So last spring, when Boston school Superintendent Thomas W. Payzant sought ideas from students, teachers, and principals for themed high schools, the teenager raised her hand. The only student to do so, Spencer suggested an engineering school that would offer advanced classes in physics, chemistry, and computer science and let students take classes at nearby universities.
The idea sounds like a no-brainer, especially given how dismal a job many public high schools seem to do in preparing students for careers in science and math. But teachers tried to talk Spencer out of proposing her engineering high school at a meeting with the superintendent of schools.
But on the day Spencer had to present the idea for the engineering school to the superintendent, she still had not persuaded any Hyde Park teachers to support her proposal. Many of them had already committed to other teams led by colleagues, who wanted schools that focused on such subjects as social justice, business, and health. Several discouraged Spencer, advising her to join their teams because hers would not make the cut. One told her that teachers, not students, should be driving the proposals because teachers would be affected most by the changes.
Spencer’s response — that the teachers already had their degrees, and she wanted to know what they were going to do to help the students go to college — was awesome. She asked the would-be headmasters how they planned to raise MCAS scores and attendance, and reduce suspensions. In the end, she got her engineering school, with 350 students.

....

■ **Exercises**
#1 Write out the engineering-school passage between "The idea sounds" and "superintendent of schools.", inclusive.
#2 Resume the passage about the proposed Boston engineering high school, continuing it from its final sentence.

....

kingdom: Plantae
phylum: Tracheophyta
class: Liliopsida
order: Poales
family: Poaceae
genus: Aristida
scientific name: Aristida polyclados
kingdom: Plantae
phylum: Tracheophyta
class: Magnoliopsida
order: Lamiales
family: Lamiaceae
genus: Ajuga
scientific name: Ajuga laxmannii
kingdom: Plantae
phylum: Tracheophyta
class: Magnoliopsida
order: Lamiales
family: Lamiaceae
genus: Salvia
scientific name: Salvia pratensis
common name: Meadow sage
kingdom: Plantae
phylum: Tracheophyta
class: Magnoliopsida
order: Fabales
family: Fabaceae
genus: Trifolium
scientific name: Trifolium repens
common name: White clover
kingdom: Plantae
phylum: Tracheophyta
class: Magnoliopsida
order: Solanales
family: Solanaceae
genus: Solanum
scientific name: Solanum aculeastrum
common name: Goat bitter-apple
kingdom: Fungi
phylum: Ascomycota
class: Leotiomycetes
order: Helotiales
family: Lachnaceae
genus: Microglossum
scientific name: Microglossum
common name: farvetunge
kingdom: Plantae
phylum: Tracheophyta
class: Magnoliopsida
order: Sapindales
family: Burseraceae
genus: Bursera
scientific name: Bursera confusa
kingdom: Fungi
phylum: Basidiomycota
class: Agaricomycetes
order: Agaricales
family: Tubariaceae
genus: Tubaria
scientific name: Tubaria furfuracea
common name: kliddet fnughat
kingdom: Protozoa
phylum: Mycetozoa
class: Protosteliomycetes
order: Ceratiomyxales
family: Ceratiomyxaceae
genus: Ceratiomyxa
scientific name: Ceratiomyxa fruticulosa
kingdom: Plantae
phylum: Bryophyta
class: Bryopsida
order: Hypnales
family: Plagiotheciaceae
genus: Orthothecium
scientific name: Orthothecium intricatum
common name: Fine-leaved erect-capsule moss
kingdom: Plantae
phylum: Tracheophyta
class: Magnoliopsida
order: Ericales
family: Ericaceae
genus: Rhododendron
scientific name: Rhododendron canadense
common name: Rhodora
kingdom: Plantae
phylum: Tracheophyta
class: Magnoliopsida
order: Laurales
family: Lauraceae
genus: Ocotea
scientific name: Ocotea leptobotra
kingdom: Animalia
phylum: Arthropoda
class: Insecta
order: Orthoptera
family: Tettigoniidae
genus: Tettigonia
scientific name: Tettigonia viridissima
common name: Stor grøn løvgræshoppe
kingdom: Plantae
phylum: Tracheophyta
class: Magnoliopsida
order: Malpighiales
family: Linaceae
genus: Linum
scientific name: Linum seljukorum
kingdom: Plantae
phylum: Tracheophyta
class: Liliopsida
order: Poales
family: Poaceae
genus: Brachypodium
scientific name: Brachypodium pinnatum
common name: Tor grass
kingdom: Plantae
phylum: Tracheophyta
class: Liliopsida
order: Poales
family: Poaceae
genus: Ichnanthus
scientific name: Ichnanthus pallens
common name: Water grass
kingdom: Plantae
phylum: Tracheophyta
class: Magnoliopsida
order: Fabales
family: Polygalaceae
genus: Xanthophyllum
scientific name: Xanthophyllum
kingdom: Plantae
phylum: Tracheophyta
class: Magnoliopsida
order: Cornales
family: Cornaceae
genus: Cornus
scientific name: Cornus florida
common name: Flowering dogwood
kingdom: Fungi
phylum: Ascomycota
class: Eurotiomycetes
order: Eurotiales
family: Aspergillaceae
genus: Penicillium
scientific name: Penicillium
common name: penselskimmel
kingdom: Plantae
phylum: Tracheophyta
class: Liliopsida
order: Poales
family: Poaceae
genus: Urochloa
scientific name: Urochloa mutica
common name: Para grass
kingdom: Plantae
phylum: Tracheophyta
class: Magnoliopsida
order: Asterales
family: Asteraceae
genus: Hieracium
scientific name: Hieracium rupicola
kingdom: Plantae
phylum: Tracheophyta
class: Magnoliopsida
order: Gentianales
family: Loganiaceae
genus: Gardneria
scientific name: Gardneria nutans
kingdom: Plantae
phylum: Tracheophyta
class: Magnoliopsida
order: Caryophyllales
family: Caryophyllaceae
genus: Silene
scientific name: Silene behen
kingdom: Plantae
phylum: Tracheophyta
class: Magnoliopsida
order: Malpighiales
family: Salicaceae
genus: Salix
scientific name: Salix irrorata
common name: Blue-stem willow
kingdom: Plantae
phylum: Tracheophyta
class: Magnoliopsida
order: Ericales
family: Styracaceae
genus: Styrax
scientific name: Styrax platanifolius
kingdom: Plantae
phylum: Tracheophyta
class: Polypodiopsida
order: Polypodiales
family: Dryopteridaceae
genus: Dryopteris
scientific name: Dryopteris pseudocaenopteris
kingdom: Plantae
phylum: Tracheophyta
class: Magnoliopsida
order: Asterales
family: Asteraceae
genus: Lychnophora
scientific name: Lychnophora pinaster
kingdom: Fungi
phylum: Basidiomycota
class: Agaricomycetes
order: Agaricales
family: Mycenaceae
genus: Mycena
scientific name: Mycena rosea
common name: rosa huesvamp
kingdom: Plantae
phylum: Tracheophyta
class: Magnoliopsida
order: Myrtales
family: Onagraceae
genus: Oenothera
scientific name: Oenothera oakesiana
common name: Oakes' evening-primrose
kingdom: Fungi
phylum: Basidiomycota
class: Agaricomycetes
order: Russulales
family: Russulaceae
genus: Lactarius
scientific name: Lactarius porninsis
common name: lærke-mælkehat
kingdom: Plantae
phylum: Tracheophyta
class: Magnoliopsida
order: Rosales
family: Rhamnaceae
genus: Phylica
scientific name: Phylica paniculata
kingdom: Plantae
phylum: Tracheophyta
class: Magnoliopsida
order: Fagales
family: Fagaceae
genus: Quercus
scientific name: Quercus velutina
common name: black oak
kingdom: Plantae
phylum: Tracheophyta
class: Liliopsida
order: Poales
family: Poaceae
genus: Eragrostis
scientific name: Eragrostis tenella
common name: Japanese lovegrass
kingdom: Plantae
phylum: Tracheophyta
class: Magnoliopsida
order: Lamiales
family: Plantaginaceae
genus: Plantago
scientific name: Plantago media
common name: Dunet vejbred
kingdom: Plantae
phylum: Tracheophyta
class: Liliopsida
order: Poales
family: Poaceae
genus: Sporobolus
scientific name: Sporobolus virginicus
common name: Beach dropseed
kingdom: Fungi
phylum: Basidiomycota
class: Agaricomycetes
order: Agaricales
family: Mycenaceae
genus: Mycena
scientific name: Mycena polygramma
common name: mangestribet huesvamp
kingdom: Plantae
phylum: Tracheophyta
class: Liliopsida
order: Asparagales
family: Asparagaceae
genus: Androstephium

....

■ **Answers by task**
#1
The idea sounds like a no-brainer, especially given how dismal a job many public high schools seem to do in preparing students for careers in science and math. But teachers tried to talk Spencer out of proposing her engineering high school at a meeting with the superintendent of schools.

#2
What a wonderful story! Thanks for bringing this to my attention—it is so neat to see a real teenaged girl who can be so unabashedly open about her enthusiasm for engineering and technical subjects that she helped make a whole school happen!
The teachers that tried to hold Miss Spencer back (Yes, I wrote “Miss” an there’s not a damn thing wrong with it either.) should be fired. I cannot understand how teachers so motivated by self interest should be allowed in a classroom. They are there for the students and not simply to secure a paycheck. The latter, the paycheck, comes as a result, rather, SHOULD come as a result of doing whatever possible to help a student learn, secure their future, and find there place with the talents in the human struggle.
Bravo to Miss Spencer. Here drive is inspiring. We need more young people like Miss Spencer in the world.
I don’t think the teachers should be fired. I do think it’s bizarre that they think the consumers of education shouldn’t be able to have input into the product, though.
Wow! That certainly is an inspiring story.